Retrotope Opens Patient Enrolment in Florida to Test Friedreich’s Ataxia Drug

Retrope, Inc., a privately held clinical-stage pharmaceutical company leading the advance of a revolutionary new unifying theory of aging and degeneration, has just opened patient enrolment for a 28-day, first-in-human, randomized, double-blind, controlled, ascending dose study of oral drug RT001. The study aims to determine the drug’s safety, tolerability and pharmacokinetic profile, disease state, and exploratory endpoints in patients suffering from Friedreich’s ataxia (FA), a debilitating, life-shortening degenerative neuro-muscular disorder that affects approximately 6,000 people in the United States.

“Retrotope is excited to begin human trials working with FARA and the Friedreich’s ataxia community to develop a treatment for this devastating disease,” said Robert Molinari, Ph.D., CEO of Retrotope. “Retrotope and others have discovered that free radical lipid peroxidation cascades in the mitochondrial membrane represent a common mechanism by which many degenerative diseases, and especially FA, trigger and amplify damage that kills cells.  In FA, free iron associated with the disease is a catalyst for lipid peroxidation of exactly the type we can mitigate with our drug, RT001, a chemically stabilized form of a natural membrane fatty acid that is resistant to lipid peroxidation.”
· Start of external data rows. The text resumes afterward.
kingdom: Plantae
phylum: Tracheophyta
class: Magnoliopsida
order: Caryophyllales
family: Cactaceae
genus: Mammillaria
This study will be conducted in two centers and will involve 18 ambulatory FA patients, primarily evaluating RT001’s drug profile in two dose levels over a course of 28 days. Its PK profile at both dosages will also be assessed following single and multiple oral administrations. The study’s second endpoints include the drug’s effects on disease state according to the FA Rating Scale neurological sub-score and the Timed 25-Foot Walk (T25FW) performance measurement relevant to ataxia.
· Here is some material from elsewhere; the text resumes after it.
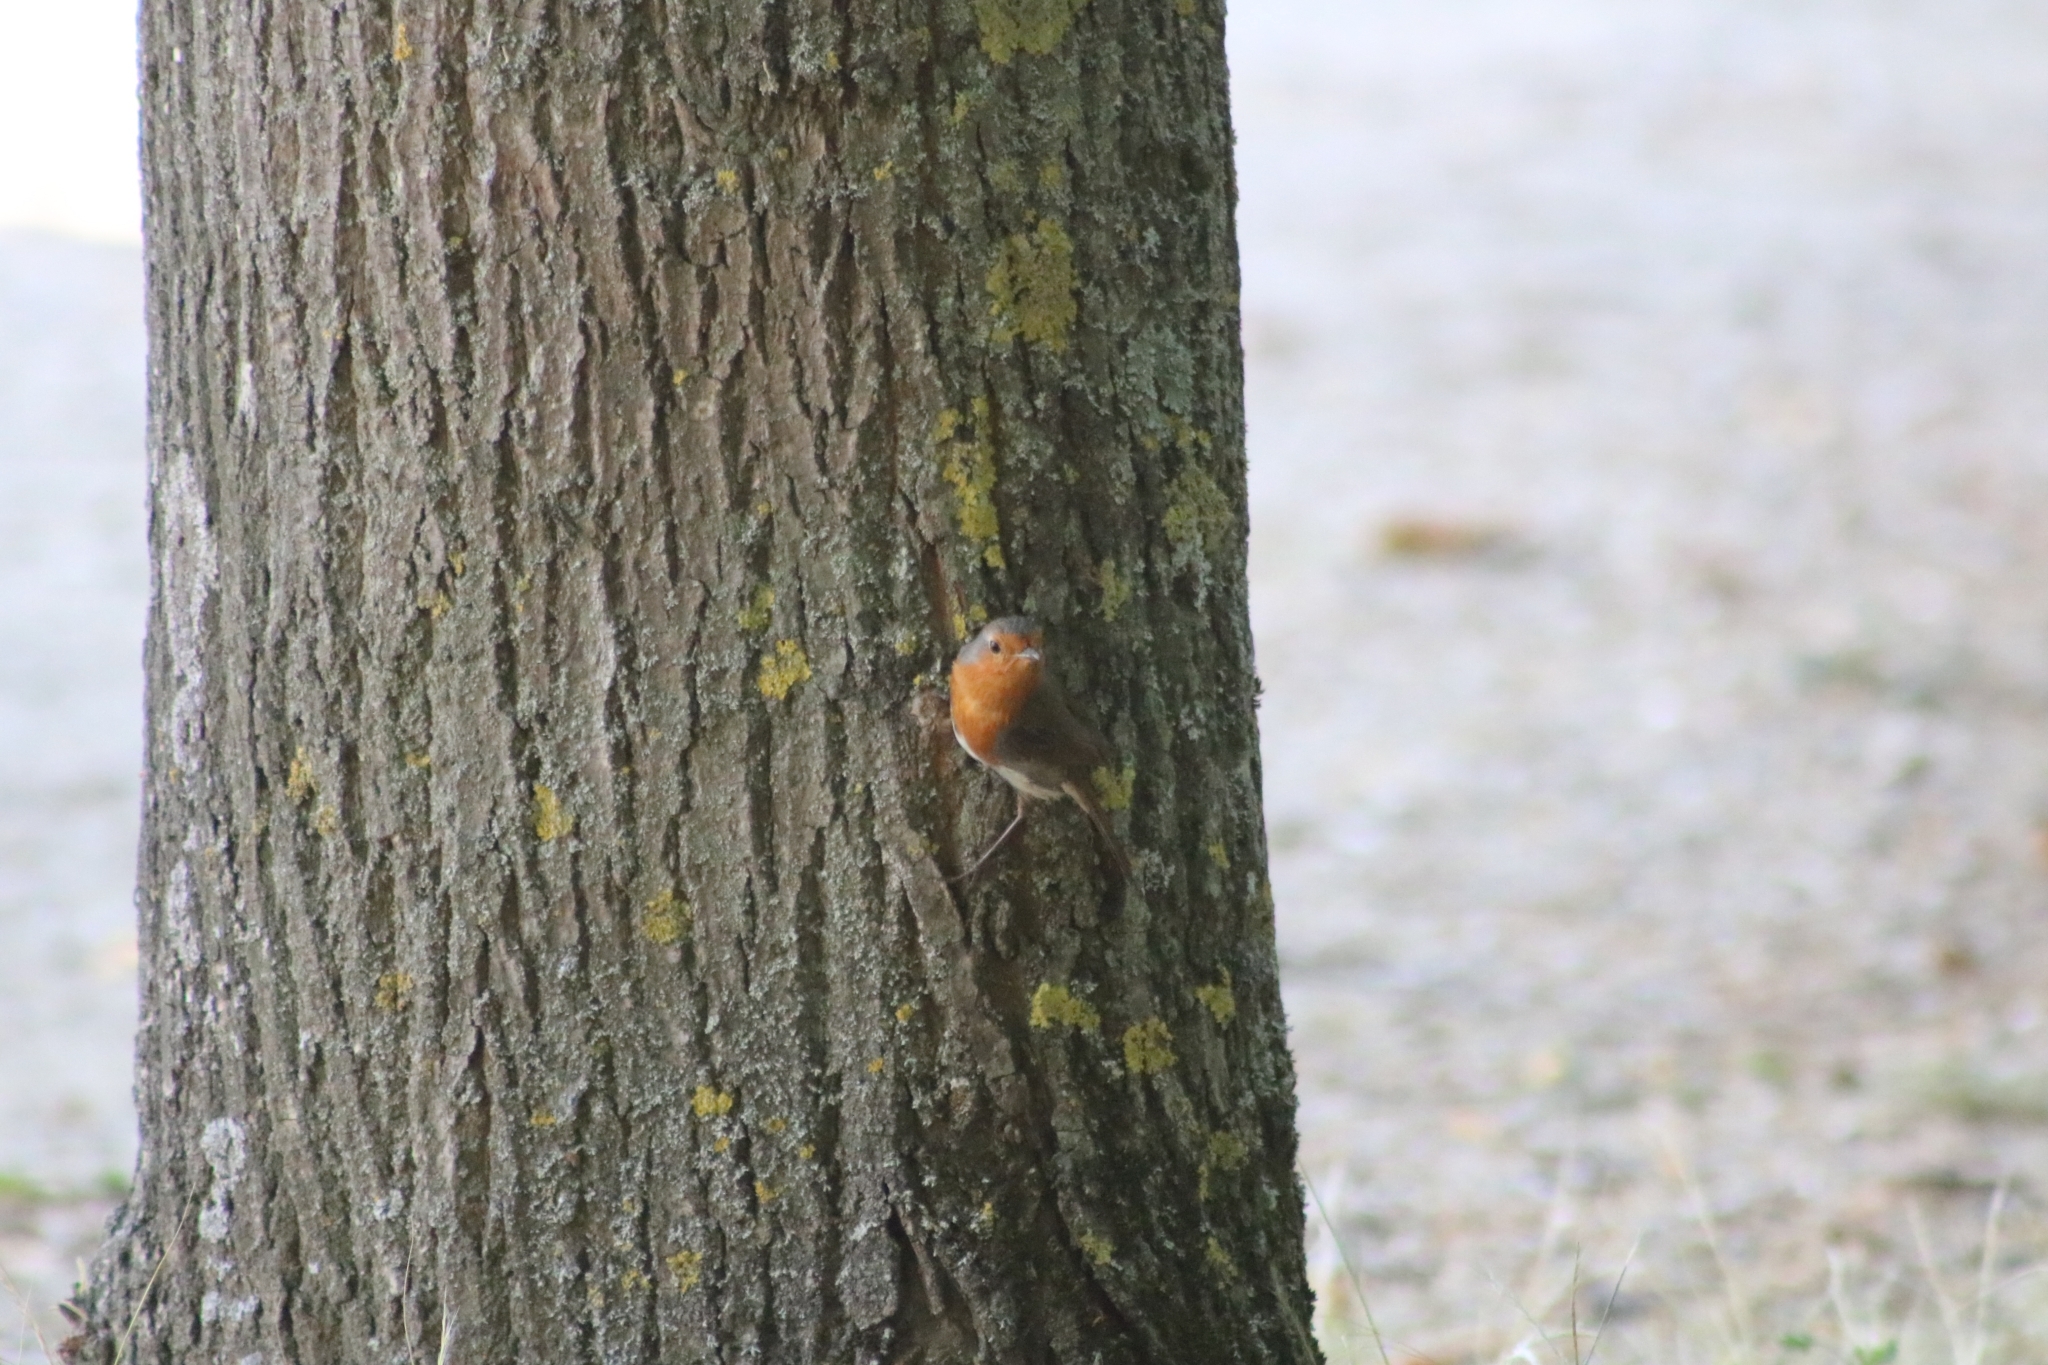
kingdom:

“FARA has been working with Retrotope for the past few years as RT001 has gone through pre-clinical development and we believe this provides an excellent example of the power of patient engagement early in the drug development process. FARA provided assistance in developing partnerships with academic collaborators who have tested RT001 in FA cellular models, grant support for manufacturing, attendance at regulatory meetings and engagement of the patient community in focus group discussions on diet modifications recommended for this early phase study. We are excited to continue our partnership and support as we approach this new and important milestone,” said Jennifer Farmer, MS, CGC, Executive Director at FARA.

The Friedreich’s Ataxia Research Alliance (FARA) is a national, public, 501(c)(3), non-profit, tax exempt organization dedicated to curing the disease. Two of its Collaborative Clinical Research Network sites, the University of South Florida and the University of California Los Angeles, will be home to the RT001 study. Enrolment has already begun in the University of South Florida, while enrolment in UCLA is expected to begin early in the Fall of 2015.